En todo caso, razona: «La gente estará en crisis, pero cuando salen, gastan. Hay un tipo de gasto que hay ganas de hacerlo, y la prueba es lo que ha sucedido este pasado verano, donde se evidenció que la gente tiene ganas de dejar atrás la pandemia y, quien pueda, la dejará atrás».

«Además -prosigue Jaume Gené-, estas fechas navideñas son días en los que la gente se deja ir mucho. Y hay más gente trabajando que nunca y crecimiento de la economía. Esta negatividad que se detecta no sé hasta qué punto está fundamentada, yo no daría por hecho que este Black Friday vaya a ir mal. Porque si hay crisis, cuando hay ofertas de precio, la gente las coge».

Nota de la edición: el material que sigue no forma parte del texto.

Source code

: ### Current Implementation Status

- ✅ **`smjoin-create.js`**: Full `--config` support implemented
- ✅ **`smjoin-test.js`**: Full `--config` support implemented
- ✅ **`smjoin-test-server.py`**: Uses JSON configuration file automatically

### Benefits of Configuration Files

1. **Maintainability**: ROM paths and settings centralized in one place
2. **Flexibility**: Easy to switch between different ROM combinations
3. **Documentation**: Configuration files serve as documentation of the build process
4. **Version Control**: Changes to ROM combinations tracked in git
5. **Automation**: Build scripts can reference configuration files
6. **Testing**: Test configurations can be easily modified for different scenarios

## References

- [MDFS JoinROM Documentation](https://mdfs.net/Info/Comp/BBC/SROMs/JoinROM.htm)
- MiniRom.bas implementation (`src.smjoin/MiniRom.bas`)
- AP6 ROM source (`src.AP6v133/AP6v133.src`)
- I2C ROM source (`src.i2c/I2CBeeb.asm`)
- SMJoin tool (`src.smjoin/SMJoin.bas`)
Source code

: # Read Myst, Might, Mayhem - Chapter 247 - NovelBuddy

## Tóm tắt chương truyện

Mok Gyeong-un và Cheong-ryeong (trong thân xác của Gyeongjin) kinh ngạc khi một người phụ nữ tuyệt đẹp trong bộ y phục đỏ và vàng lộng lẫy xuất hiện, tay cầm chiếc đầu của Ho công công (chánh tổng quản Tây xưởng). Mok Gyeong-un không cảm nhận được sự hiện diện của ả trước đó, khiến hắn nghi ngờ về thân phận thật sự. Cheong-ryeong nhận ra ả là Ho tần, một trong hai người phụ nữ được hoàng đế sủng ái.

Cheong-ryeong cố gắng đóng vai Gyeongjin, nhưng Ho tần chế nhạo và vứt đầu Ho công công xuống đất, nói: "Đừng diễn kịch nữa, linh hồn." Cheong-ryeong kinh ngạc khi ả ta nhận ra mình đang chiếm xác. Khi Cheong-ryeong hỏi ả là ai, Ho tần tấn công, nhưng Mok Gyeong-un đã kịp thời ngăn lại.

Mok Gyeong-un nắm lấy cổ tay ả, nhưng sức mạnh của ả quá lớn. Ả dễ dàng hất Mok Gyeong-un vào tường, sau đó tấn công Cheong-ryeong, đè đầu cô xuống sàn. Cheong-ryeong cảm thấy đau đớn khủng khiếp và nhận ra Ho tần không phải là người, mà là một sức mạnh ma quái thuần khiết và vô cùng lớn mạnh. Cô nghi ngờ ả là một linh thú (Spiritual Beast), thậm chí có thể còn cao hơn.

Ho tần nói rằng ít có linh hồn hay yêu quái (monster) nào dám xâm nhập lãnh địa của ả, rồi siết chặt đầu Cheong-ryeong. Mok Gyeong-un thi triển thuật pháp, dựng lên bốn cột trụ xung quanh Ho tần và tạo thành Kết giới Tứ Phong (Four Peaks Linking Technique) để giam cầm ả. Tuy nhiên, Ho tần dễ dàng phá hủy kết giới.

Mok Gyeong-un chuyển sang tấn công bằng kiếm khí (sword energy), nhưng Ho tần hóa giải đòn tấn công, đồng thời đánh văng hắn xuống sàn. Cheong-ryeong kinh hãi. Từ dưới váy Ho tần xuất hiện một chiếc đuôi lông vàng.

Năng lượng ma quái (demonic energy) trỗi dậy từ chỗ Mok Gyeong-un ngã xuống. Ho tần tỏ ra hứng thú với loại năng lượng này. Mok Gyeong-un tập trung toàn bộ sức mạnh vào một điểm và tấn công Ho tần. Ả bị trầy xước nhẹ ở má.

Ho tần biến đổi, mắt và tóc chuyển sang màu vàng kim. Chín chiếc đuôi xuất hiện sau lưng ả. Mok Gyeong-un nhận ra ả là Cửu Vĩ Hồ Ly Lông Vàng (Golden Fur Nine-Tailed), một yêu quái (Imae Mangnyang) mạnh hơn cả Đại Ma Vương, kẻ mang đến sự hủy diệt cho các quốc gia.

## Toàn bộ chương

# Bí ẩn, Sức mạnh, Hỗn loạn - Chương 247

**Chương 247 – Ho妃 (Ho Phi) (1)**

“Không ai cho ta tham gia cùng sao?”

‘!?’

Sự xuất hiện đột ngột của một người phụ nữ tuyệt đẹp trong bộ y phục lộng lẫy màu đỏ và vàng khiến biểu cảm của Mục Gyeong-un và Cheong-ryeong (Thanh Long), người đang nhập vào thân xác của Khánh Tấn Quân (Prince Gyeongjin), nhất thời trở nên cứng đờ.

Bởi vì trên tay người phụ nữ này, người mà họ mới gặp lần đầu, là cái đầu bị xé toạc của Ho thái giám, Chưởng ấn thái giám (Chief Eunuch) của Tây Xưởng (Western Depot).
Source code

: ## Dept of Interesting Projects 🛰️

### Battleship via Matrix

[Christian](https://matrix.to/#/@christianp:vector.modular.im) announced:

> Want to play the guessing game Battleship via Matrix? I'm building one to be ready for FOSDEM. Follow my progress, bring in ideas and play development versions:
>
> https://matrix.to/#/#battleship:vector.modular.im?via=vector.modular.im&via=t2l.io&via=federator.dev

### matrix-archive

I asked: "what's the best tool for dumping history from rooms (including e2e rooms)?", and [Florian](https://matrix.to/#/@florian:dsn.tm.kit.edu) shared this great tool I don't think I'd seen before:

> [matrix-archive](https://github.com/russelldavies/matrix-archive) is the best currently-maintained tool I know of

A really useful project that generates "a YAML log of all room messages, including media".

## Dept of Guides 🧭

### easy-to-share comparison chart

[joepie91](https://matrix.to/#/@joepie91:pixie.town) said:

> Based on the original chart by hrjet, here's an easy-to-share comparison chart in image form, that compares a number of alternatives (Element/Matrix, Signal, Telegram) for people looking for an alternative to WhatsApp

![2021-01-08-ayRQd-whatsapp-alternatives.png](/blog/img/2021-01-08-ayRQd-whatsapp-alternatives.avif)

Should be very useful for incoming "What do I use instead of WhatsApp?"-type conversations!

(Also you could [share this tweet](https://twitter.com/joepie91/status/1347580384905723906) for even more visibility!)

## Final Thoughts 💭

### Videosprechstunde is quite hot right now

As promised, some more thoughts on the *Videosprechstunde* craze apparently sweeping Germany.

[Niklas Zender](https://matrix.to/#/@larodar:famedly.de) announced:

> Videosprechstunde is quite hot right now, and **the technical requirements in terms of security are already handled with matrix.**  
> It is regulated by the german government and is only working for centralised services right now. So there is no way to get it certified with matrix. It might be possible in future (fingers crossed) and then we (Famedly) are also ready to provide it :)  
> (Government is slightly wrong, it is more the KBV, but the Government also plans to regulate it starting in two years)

Pau Salvadó, de la Cambra de Comerç de Reus, reflexiona sobre ello: «Estamos en un mercado de Black Friday todo el año, donde el marketing y la tradición que se ha instalado hacen que los precios tengan un valor más bien promocional». Aunque el impacto de la inflación se está dejando notar en esos precios. Con una inflación disparada, ¿qué margen queda para aplicar esos descuentos agresivos que esperan los consumidores en fechas como el Black Friday?

«Pienso que adelantar ventas de Navidad con descuentos del 25% no es bueno para el pequeño comercio» (Salvador Minguella, Via T Tarragona)

«Los precios finales para el consumidor han subido -reconoce Pau Salvadó-, y serán más altos, pero no en la proporción en la que lo ha tenido el comercio. Se ha ajustado por el margen de beneficio, pero alguna repercusión tiene, por supuesto».

Respecto a las expectativas de la campaña navideña en su conjunto, «seguramente habrá unas prioridades en el consumo -reflexiona Pau Salvadó-, pero también la alegría de recuperar fiestas con toda normalidad. Entendemos que habrá una contención y unas prioridades, pero con cierta confianza de que la campaña saldrá mejor de lo que se espera».